On the drive to work, something caught her eye. It was graffiti on a boarded-up business that expressed, with an expletive, the anger she felt toward the police. “Another board said A.C.A.B. [All Cops Are Bastards]. We were heard this time,” she said.
That same day, she learned that the plywood boards covering businesses’ windows were starting to be removed. She ducked into her office and quickly launched @savetheboards_mpls, an Instagram account focused on preserving the art and messages that had been left.

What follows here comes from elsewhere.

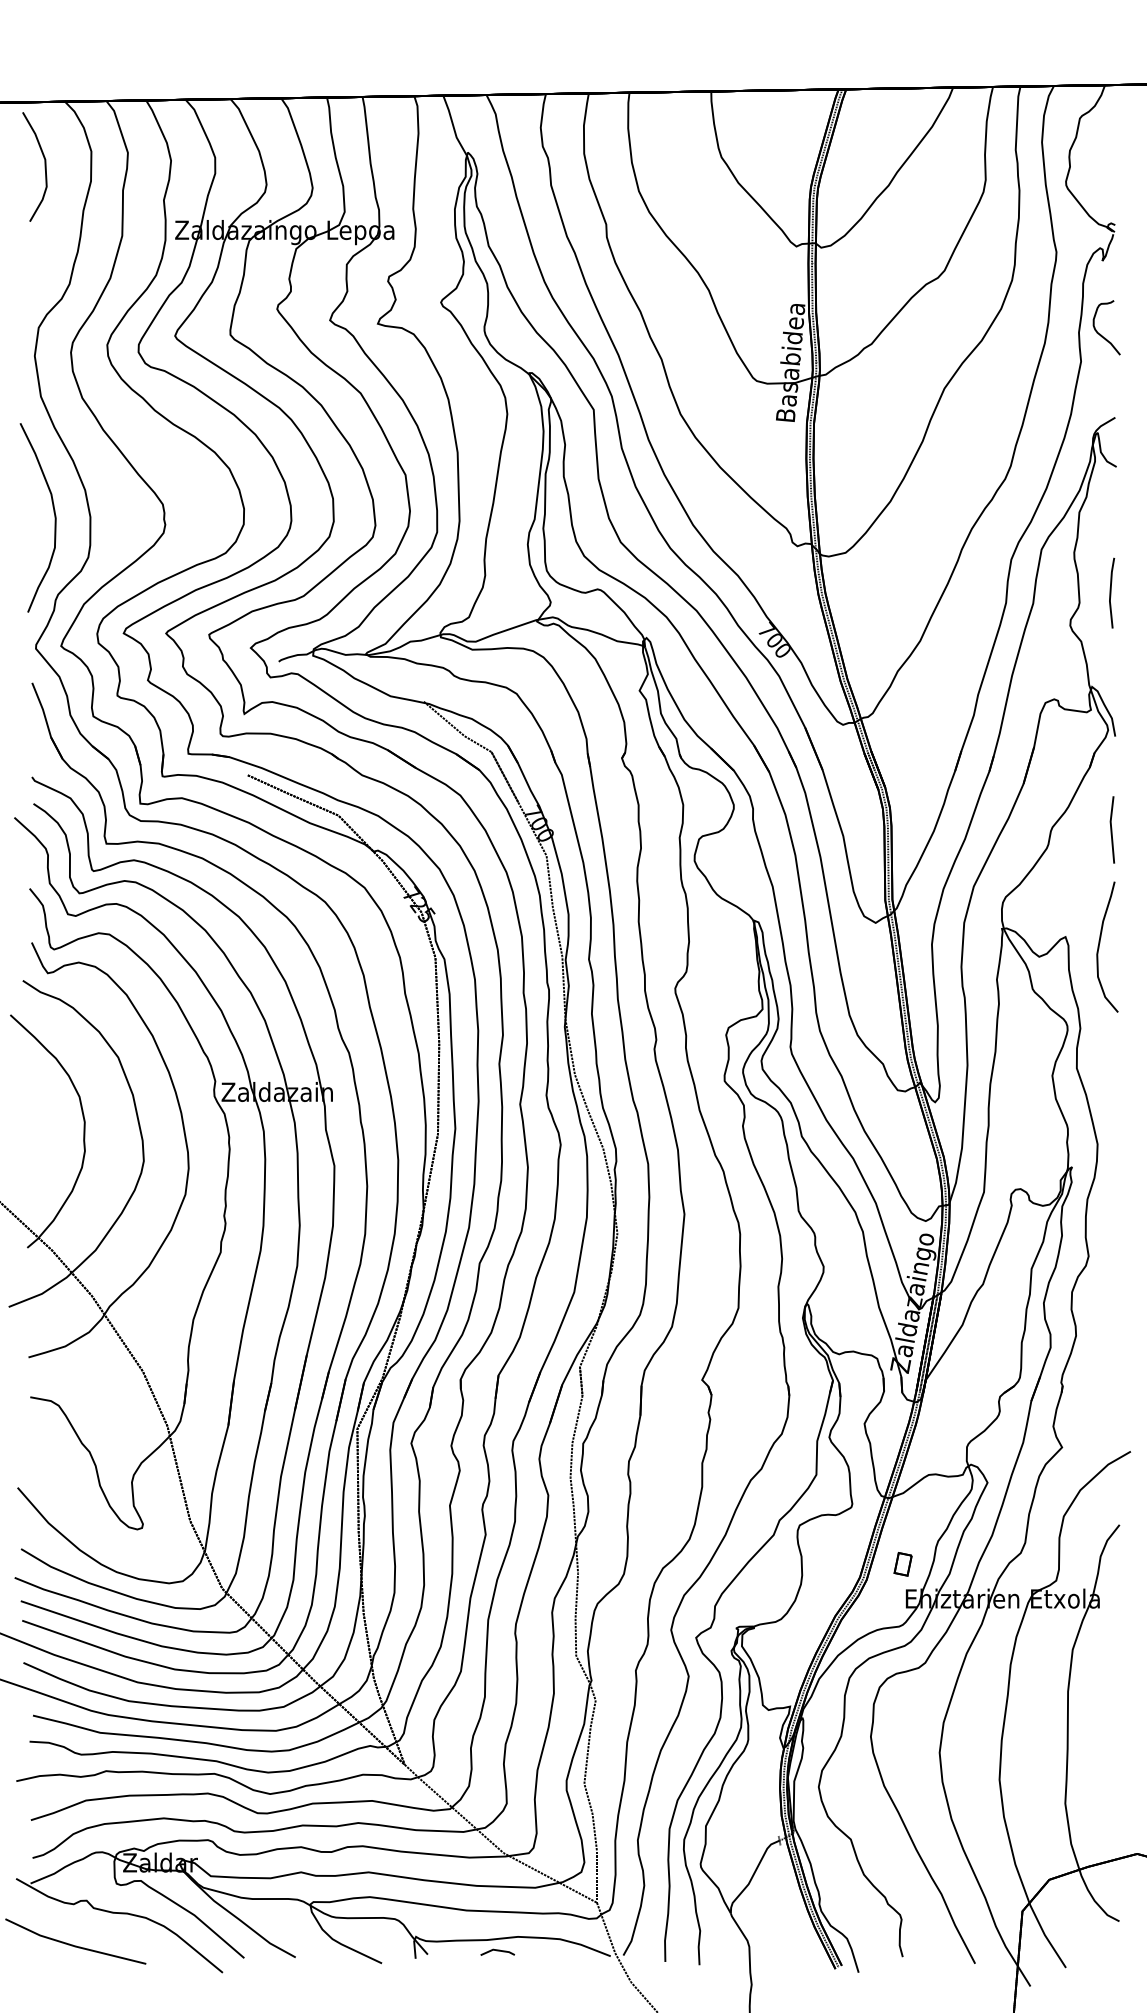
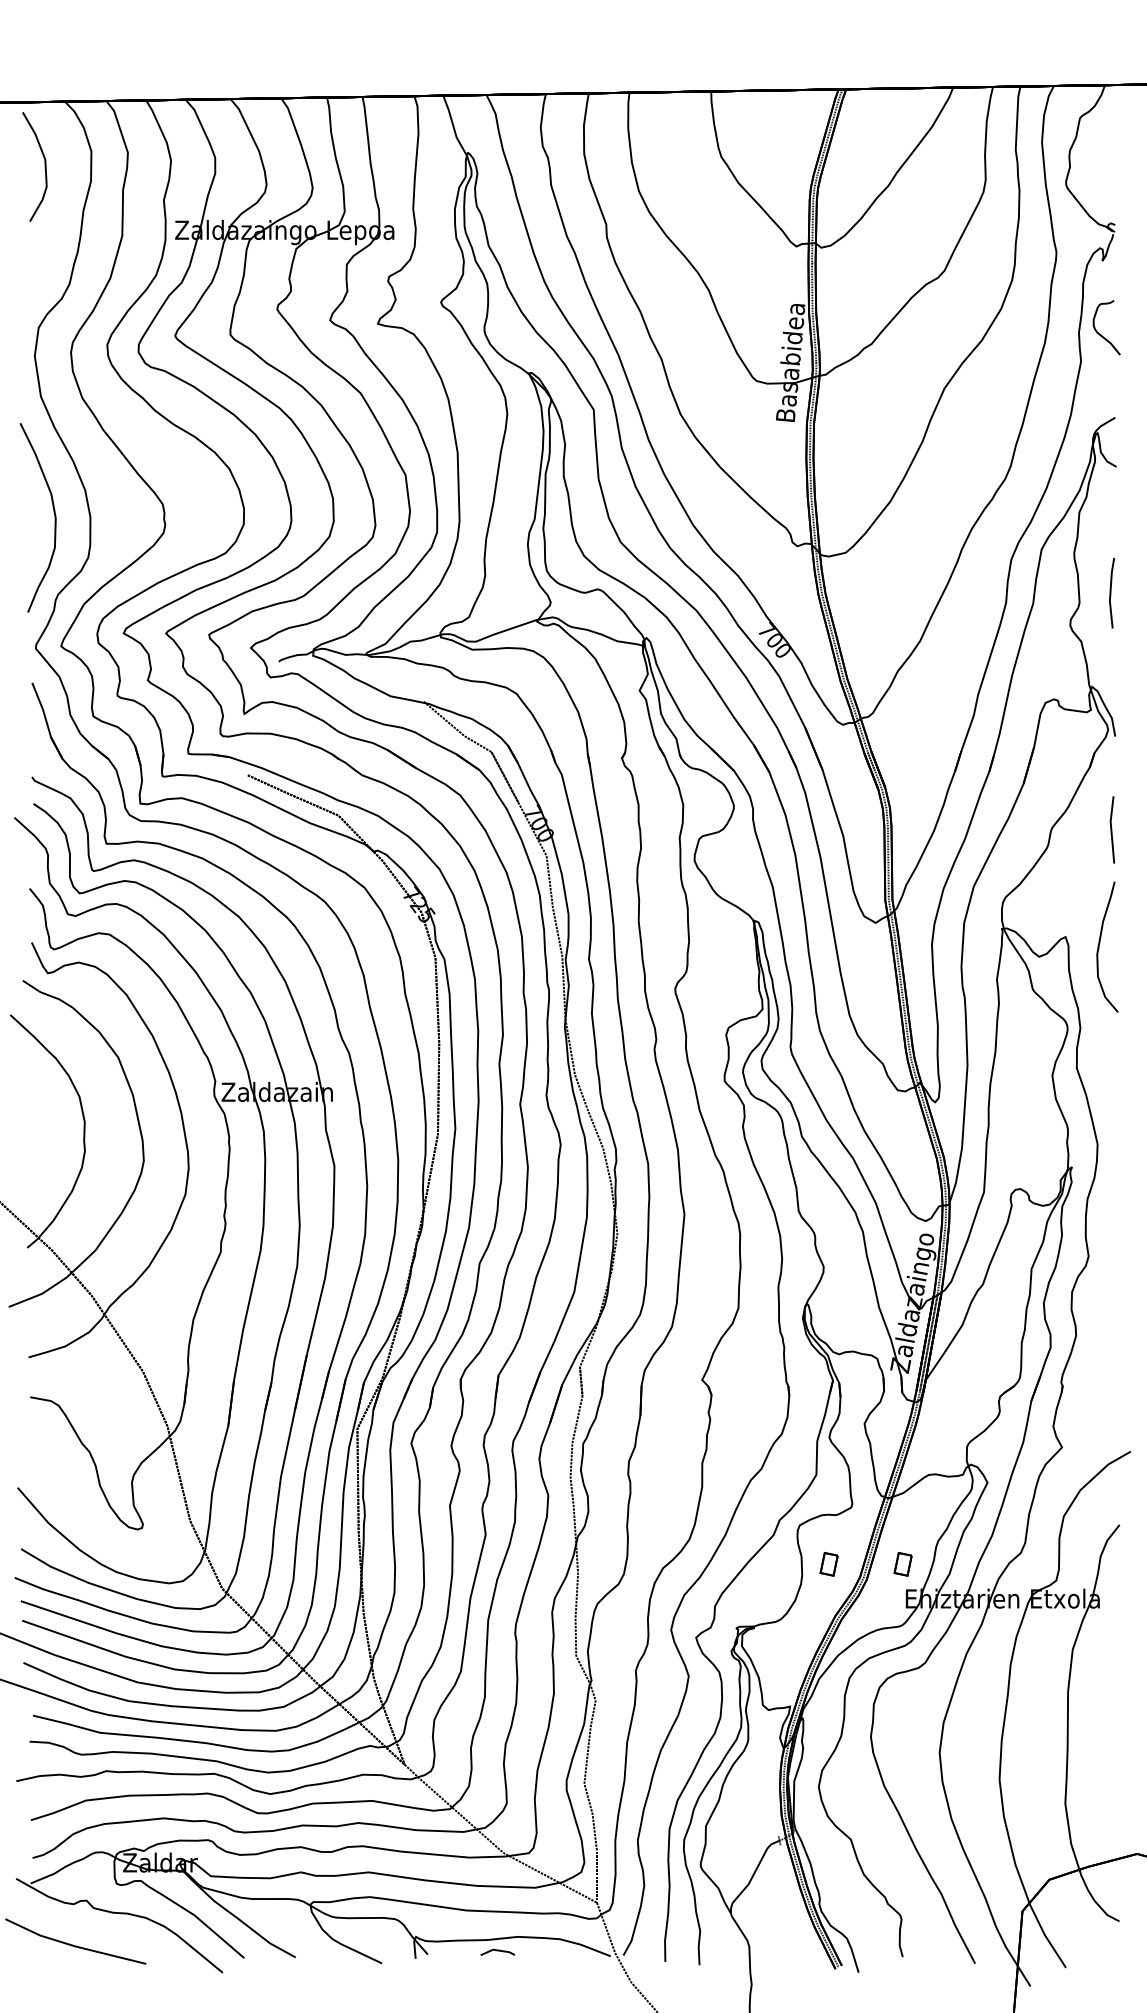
part at (828, 1564): none -> present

With the help of friends and her dad’s truck, she’s since collected 30 to 35 boards.
University Rebuild, a grassroots group of unemployed theater artists and volunteers who handed out 2,000 plywood boards to secure businesses damaged after Floyd’s death, have offered to help her preservation efforts.

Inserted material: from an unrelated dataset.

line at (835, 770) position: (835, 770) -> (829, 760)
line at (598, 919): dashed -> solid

Zellner-Smith and others sharing the preservation mission are committed to keeping the boards in the communities where they were made, and keeping them out of museums. The Walker, Mia, Weisman Art Museum, Minnesota Historical Society and Minnesota Museum of American Art confirmed to the Star Tribune that they are not collecting the murals.
Ranging from fast graffiti to highly detailed murals with Floyd’s signature portrait, the boards have become de facto canvases for people expressing pain and grief, and protest art that crystallizes this historical moment.
In a recent Zoom discussion with 10 Black arts leaders in the Twin Cities organized by Robyne Robinson, board chair at the Minnesota Museum of American Art in St. Paul and a public art consultant, artist Alex Smith took issue with the urge to “Minnesota-ify the movement.” He urged people not to focus on just the prettier boards, but to also pay attention to the ones with raw, reactive messages scrawled over them.
“It’s like going out the next day and sweeping up all the broken glass,” he said. “Like, maybe we need to see some of that broken glass so we can remember what happened the night before.”
Robinson pointed out the plywood protest art’s connections to AfriCobra, the collective founded in the 1960s that helped define the Black arts movement outside of the mainstream art world.
Supporting the effort
Members of University Rebuild, who are not Black themselves, envision their role as supporting community.
“As stewards to art, it’s our responsibility that it’s used equitably, and that means listening to BIPOC people and Black people in particular about what they want,” said University Rebuild organizer Daisuke Kawachi. The organization is offering to temporarily house boards at their storage facility.
Wolfpack Promotionals, a full-service promotional printing business in north Minneapolis, hasn’t made a decision about what to do with boards covering their windows that have “Big Floyd” painted over them. They were made by artists Jack Reynolds, Kyle Alexander and Tony Cineus, who swung by and asked if they could paint.
“We said sure, figuring it would only be up for a little bit,” said co-owner Katie Brown. “We like so much what they did that we’re having a hard time taking them down.”
The boards are too big to store inside Wolfpack, but they don’t want to take them out of the North Side, and are continuing conversations with community about what to do.
“We’re keeping it up for probably through the middle or end of this month at the minimum,” said Brown.
St. Paul-based Leesa Kelly, who owns the BIPOC-focused community engagement organization We Live, is working with the Minnesota African American Heritage Museum and Gallery on a show of select boards, slated for 2021. (The museum will reopen Aug. 4.)
“It is time for us to focus on telling the story ourselves,” said Kelly. “Too many times has Black history been whitewashed. I didn’t want that to happen this time especially when we have a Black-owned and -operated museum.”
While some are thinking about the immediate future, others are dreaming long-term.
Robinson wonders if the murals could be collected city by city and toured nationally for a period of time, like the AIDS quilt. She thinks that could be accompanied by discussion from arts groups and historians, with a portion given to the Smithsonian and the rest returned to the community.
Kawachi said that community members have suggested a public installation of the murals on Lake Street that references photographer Wing Young Huie’s “Lake Street U.S.A.” project, hanging them in schools or putting them on view in neighborhood community centers.
“A lot of people are still in the grieving process and processing,” said Kelly. “As far as a permanent solution [for the plywood mural art], I think we are about a year off.”